Cell divisions are performed in the main program. The
cells divide in a wave. On the shown here screenshot from the program,
the wave proceeds from left to right. The front of the wave is formed by
two cells, a heptagon (blue) and a pentagon (red). The dividing cell is
always a heptagon (its expected division plane is indicated by the manually
drawn dotted line). The wave proceeds along the row of hexagons in such
way that the division plane of the heptagon is directed, on one end, to
the hexagon in front of it (making it a heptagon) and, on the other end
- to the pentagon (making it a hexagon). The wave leaves behind it two
rows of hexagonal sister cells (light green) that gradually grow into regular
Initiation of the division wave.
This program differs from the
previously published model (Ref. 1) in the mode of initiation of the division
waves. In the old model, the initiation was accomplished by cell division
between "structural" pentagons in the bottom. It resulted in
the formation of two heptagon/pentagon pairs initiating two waves. In this
program, we used a different mechanism - the death (removal) of the "structural"
pentagon, which results in the formation of a new "structural"
pentagon from a neighboring hexagon and the formation of one heptagon/pentagon
The first figure (above, on the left) shows how, upon removal of the
pentagon, its borders collapse forming 3-rayed vertices and its space is
taken by the neighboring cells. The number of sides in the neighboring
cells changes: two pentagons and one heptagon are formed.
The second figure shows that when the heptagon starts dividing, it
directs the plane of division to one pentagon, leaving the other pentagon
as a "structural" pentagon replacing the one that was removed.
The fates of these pentagons, of course, could have been reversed, had
the heptagon directed the division plane toward the lower pentagon, and
the resulted division wave would have taken a different direction. Moreover,
when the pentagon was removed, the 3-rayed vertices could have been formed
in five different configurations, resulting in the appearance of the heptagon
in five different places. With these choices combined, ten different division
waves are possible.
The two figures below show this division wave after it passed one and
two divisions respectively:
Other situations where a pair heptagon/pentagon appears as a point
of initiation are conceivable, although, in the present version of the
program the initiation is restricted to the removal of a pentagon.

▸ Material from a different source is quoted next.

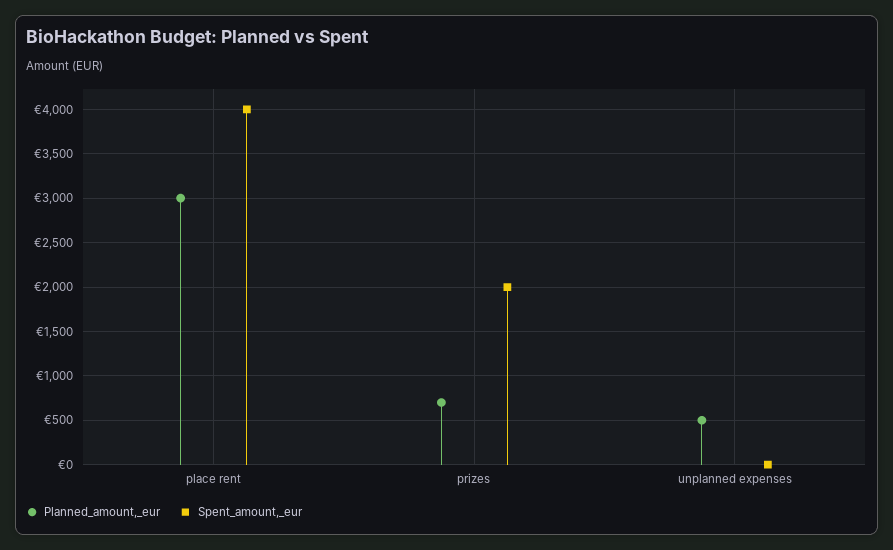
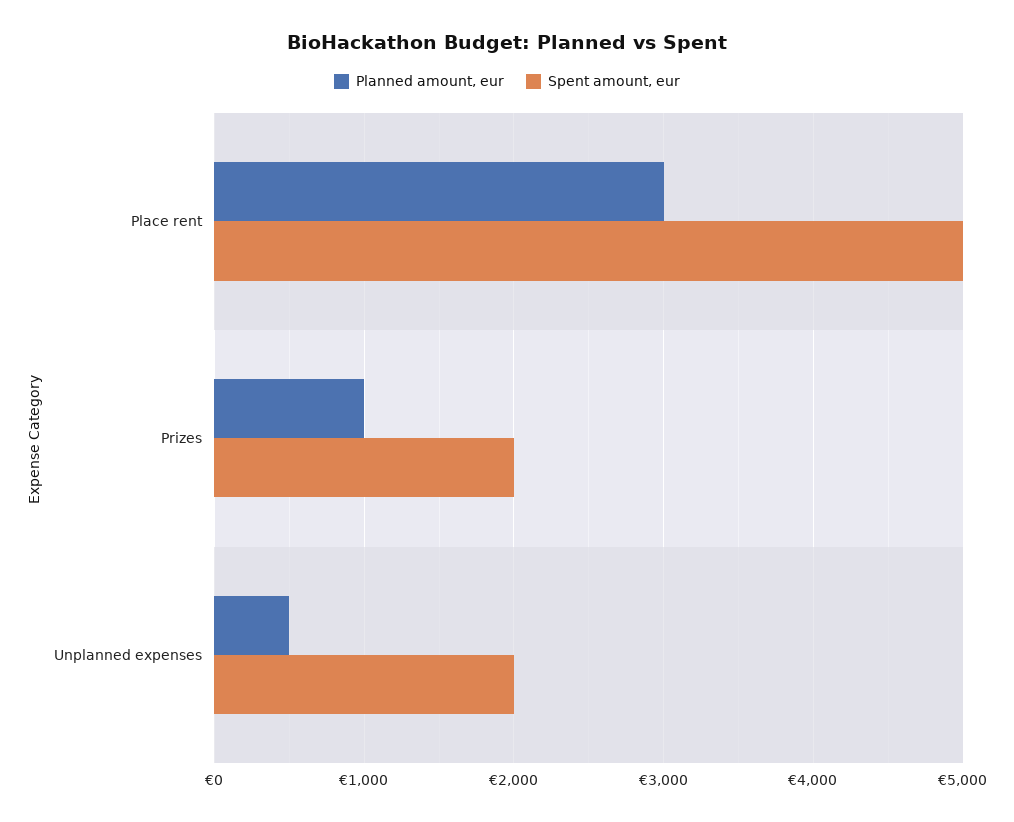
Spent_amount,_eur, place rent: 4000 -> 5000
Planned_amount,_eur, prizes: 700 -> 1000
Spent_amount,_eur, unplanned expenses: 0 -> 2000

Therefore, the program operates with six potential "dying"
cells ("structural" pentagons) and six "stem" cells
(the appearing heptagons), all situated near the crypt bottom.
The program allows maintaining the crypt diameter and its structure
in the steady state indefinitely. It shows which division waves are needed
for the steady state proliferation and which waves will lead to the growth
of the crypt diameter or to various crypt distortions.
1. Pyshnov, M. B., J. theor. Biol. (1980), v. 87, 189-200.
2. Pyshnov, M. B. and Reggirt, S. A., J. theor. Biol. (1977), v. 68,
247-257. (Reggirt S. A. was, at the time, the nom de plume of S.
A. Trigger. S. A. Trigger is also actively participating in the organizational
part of the work on this program, as well as in the scientific discussions.)